University of Wisconsin–Madison

PROBLEM REPORT AND REFLECTION RUBRICS FOR WRITING IN MATH

Jamie Sutherland, Math 130

A good part of your Math 130 grade is determined by your writing five problem reports and eight reflections. These two types of assignments are intended to help you practice thinking and communicating about mathematics in complementary ways. While the problem reports allow you to think deeply about one particular problem and communicate fully and in specific language the solution to that problem, the reflections allow you to step back and look at the broader picture, fitting what you’ve been doing in the class with the rest of mathematics learning. To help you with your writing, I give you these rubrics which I will be using to grade your papers. Use them as a guide for what to write and how to structure your writing as well as a check-list to determine if you’ve done the work necessary to get the points. A word of caution: I can be picky, and spelling and grammar do count. For best results, or if you have any doubts about your paper, consult the Writing Center in Helen C. White.

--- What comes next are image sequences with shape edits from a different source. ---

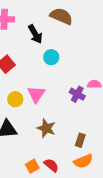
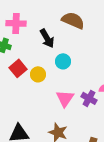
pink triangle: (36, 94) -> (65, 98), moved
yellow circle: (15, 99) -> (38, 74), moved

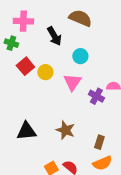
cyan circle: (63, 61) -> (80, 56), moved
pink triangle: (65, 98) -> (72, 82), moved

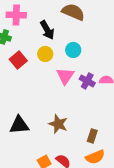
yellow circle: (45, 72) -> (45, 54), moved
purple cross: (96, 96) -> (87, 81), moved

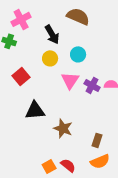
pink cross: (16, 15) -> (21, 19), turned -30
red square: (18, 60) -> (21, 76), moved
black triangle: (19, 125) -> (35, 110), moved

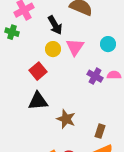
cyan circle: (78, 54) -> (108, 44), moved
red square: (21, 76) -> (38, 71), moved
pink triangle: (70, 80) -> (75, 47), moved

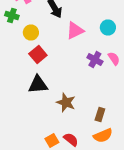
pink triangle: (75, 47) -> (75, 30), turned 30
yellow circle: (53, 49) -> (31, 32), moved
pink semicircle: (114, 75) -> (114, 58), turned 56

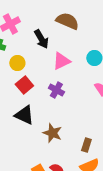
purple cross: (95, 60) -> (56, 90), moved
black triangle: (38, 84) -> (24, 115), turned 30

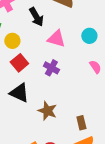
pink triangle: (61, 61) -> (56, 39), turned 42
brown rectangle: (86, 145) -> (81, 123), turned -32

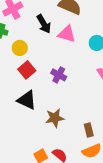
pink triangle: (56, 39) -> (67, 34), moved
brown star: (47, 111) -> (55, 118), turned -30

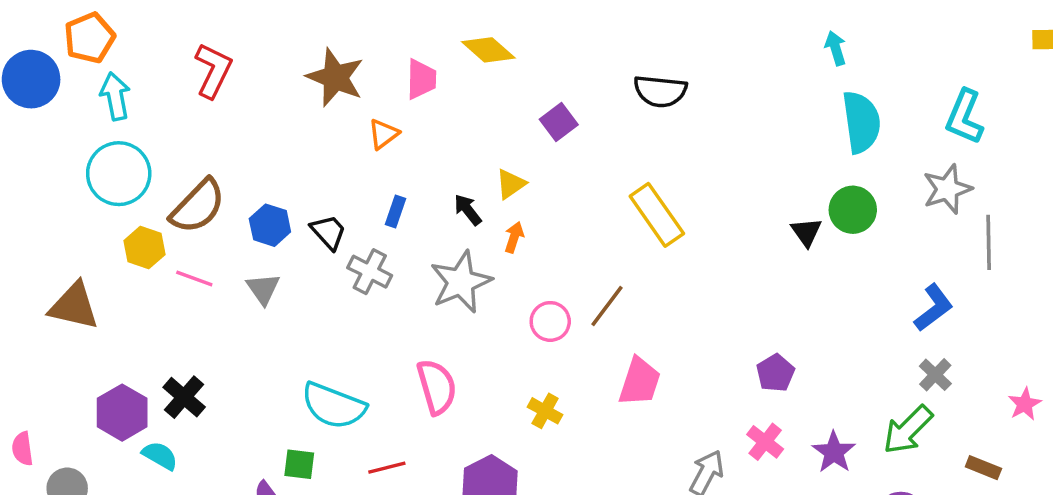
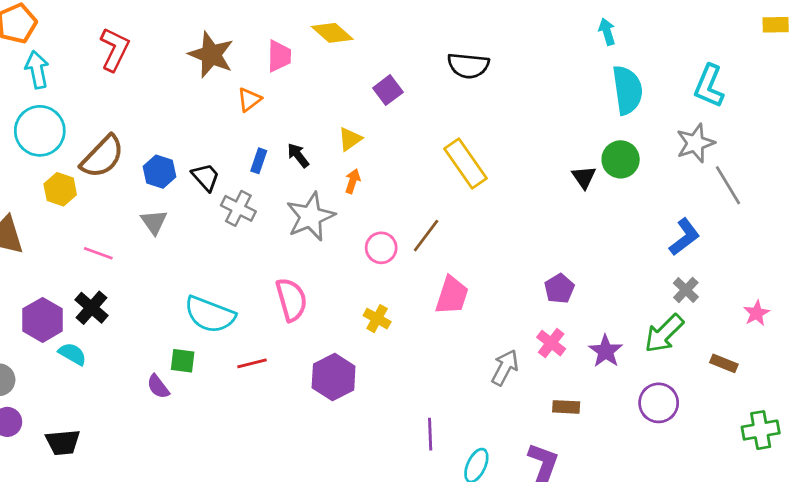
black arrow: (468, 210) -> (298, 155), moved
gray line: (989, 242) -> (728, 185), turned -30
pink line: (194, 278) -> (98, 253), moved

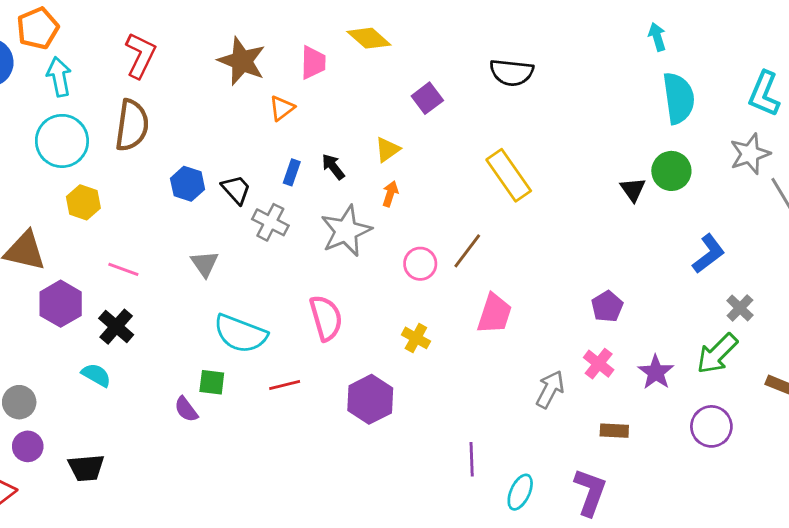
brown semicircle: (102, 157) -> (132, 125), moved, turned -36
gray triangle: (154, 222) -> (205, 264), moved
blue L-shape: (684, 237) -> (709, 254), moved
purple hexagon: (43, 320) -> (61, 304), moved

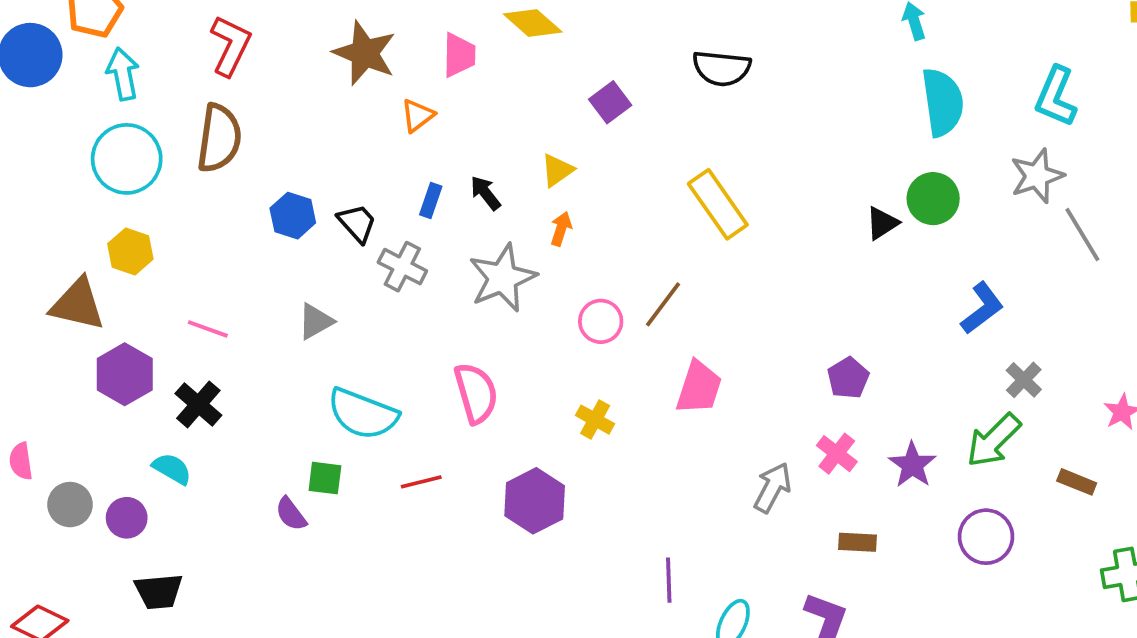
black triangle: (633, 189) -> (882, 223), turned 32
yellow hexagon: (83, 202) -> (130, 251), moved
gray triangle: (205, 264) -> (316, 321), turned 36
purple circle: (28, 446) -> (127, 518), moved

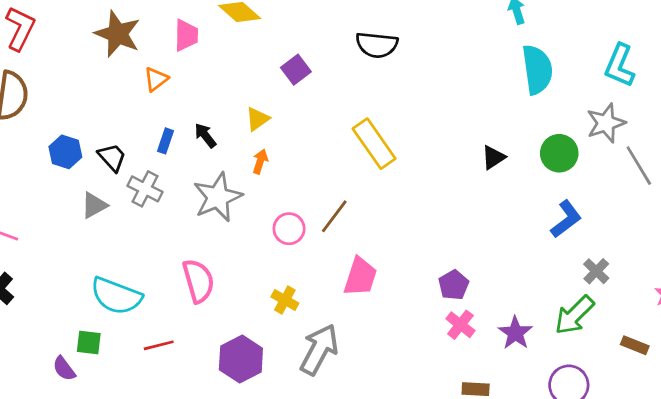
green circle: (933, 199) -> (559, 153), moved
gray triangle: (316, 321) -> (94, 205), moved
purple pentagon: (848, 378) -> (454, 285), moved
gray arrow: (773, 488) -> (319, 349), moved, size x1.4

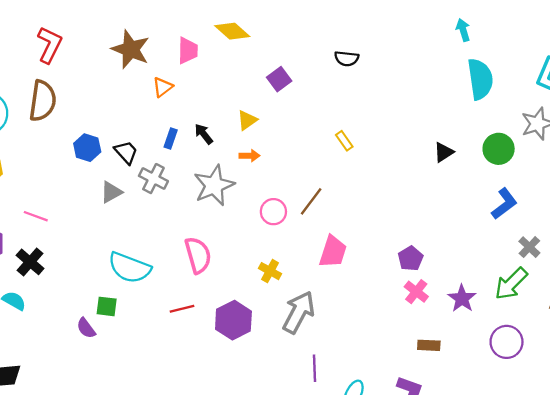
black semicircle: (377, 45) -> (347, 59), size x0.7
yellow rectangle: (374, 144) -> (344, 141), size x0.5
orange arrow: (260, 161) -> (249, 156), turned 72
red line: (159, 345) -> (182, 309), moved

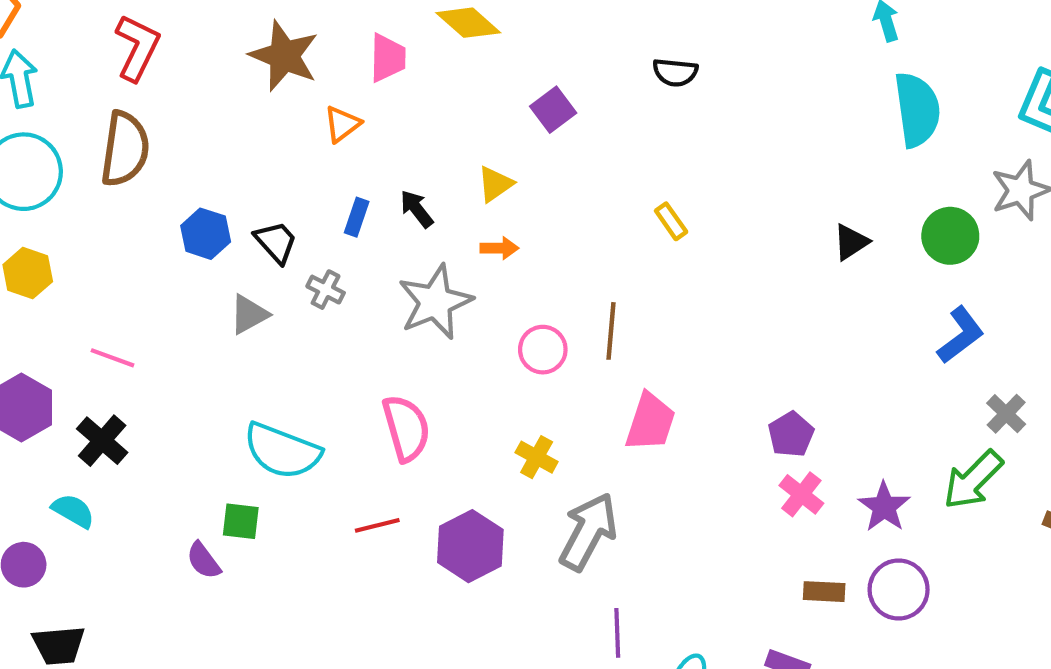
gray cross: (153, 179) -> (326, 290), size x0.7
brown line: (311, 201) -> (611, 331), turned -32
purple circle: (507, 342) -> (899, 590), moved

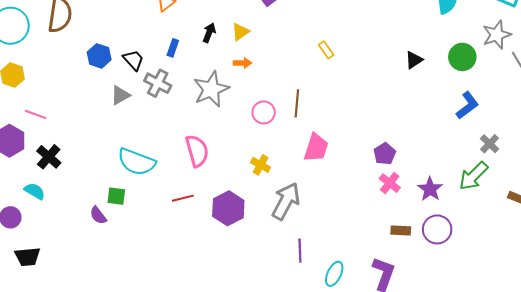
black arrow: (417, 209) -> (209, 33), moved, turned 60
gray cross: (326, 290) -> (158, 83), size x1.5
pink line: (113, 358) -> (36, 114), moved

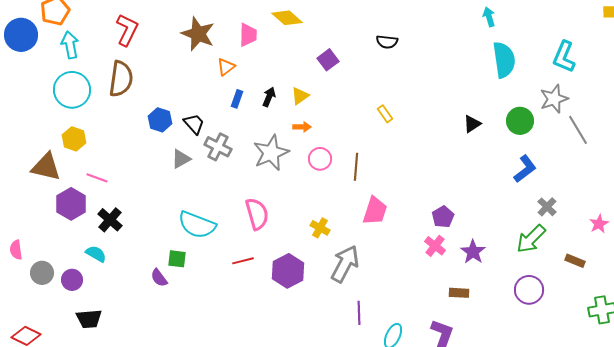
blue rectangle: (173, 48) -> (237, 99), moved
pink circle: (264, 112) -> (320, 159), moved
pink cross: (390, 183) -> (435, 246), moved
purple star: (430, 189) -> (473, 252), moved
purple circle: (437, 229) -> (529, 290), moved

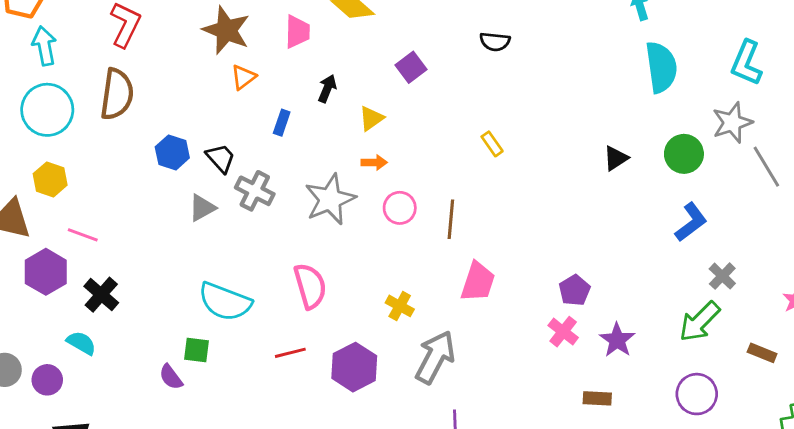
orange triangle: (226, 67) -> (243, 77), moved
black arrow: (269, 97) -> (327, 88), moved

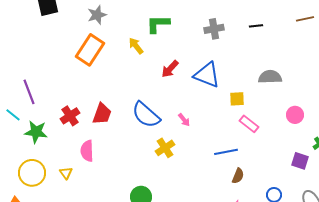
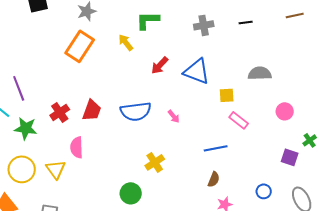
blue semicircle: (146, 115) -> (136, 111), turned -48
yellow cross: (165, 148) -> (155, 162), moved
yellow triangle: (66, 173) -> (56, 169), size x1.5
brown semicircle: (238, 176) -> (214, 179), moved

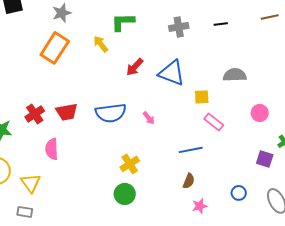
red trapezoid: (92, 110) -> (67, 112), turned 60
yellow triangle: (56, 169) -> (31, 183), moved
green circle: (131, 193) -> (125, 194), moved

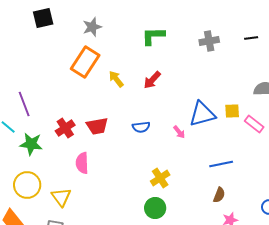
yellow arrow: (101, 44) -> (116, 79), moved
red arrow: (135, 67) -> (152, 80), moved
blue triangle: (172, 73) -> (202, 114), moved, turned -36
blue semicircle: (111, 113) -> (141, 127), size x0.6
pink rectangle: (214, 122) -> (254, 124), moved

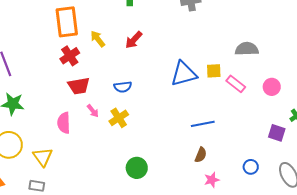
orange rectangle: (85, 62) -> (67, 22), turned -40
red cross: (65, 128) -> (70, 56), moved
pink arrow: (179, 132) -> (93, 111), moved
yellow cross: (160, 178) -> (119, 118), moved

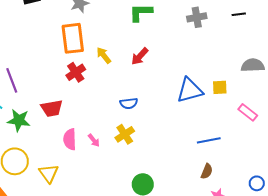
pink rectangle: (236, 84) -> (248, 112), moved
red trapezoid: (79, 86) -> (52, 108), moved
pink arrow: (93, 111) -> (94, 140), moved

In general, problem reports should be between 3-5 pages including a paragraph description of the problem, 1-2 pages for the description of methods, and at least one page for the explanation of the solution. Reflections should be between one and two pages and the format is loose, depending on individual preferences. All papers should be typed up using a reasonablesized font (12-point or so) and double spaced. Hand-drawn equations, diagrams, and tables are all fine.

A final note: Although the rubrics do not state it outright, form, style, and presentation are all essential to a well-written paper. Spend some time thinking about the organization of the material (it doesn’t have to go: problem, methods, solution, analysis. You can sneak the solution in earlier on if it makes the paper easier to read). Most of all, making it interesting may be the best way to motivate you to write about a problem you’ve already solved. Try reading it out loud to your roommate to see if they can follow it without going cross-eyed or falling asleep.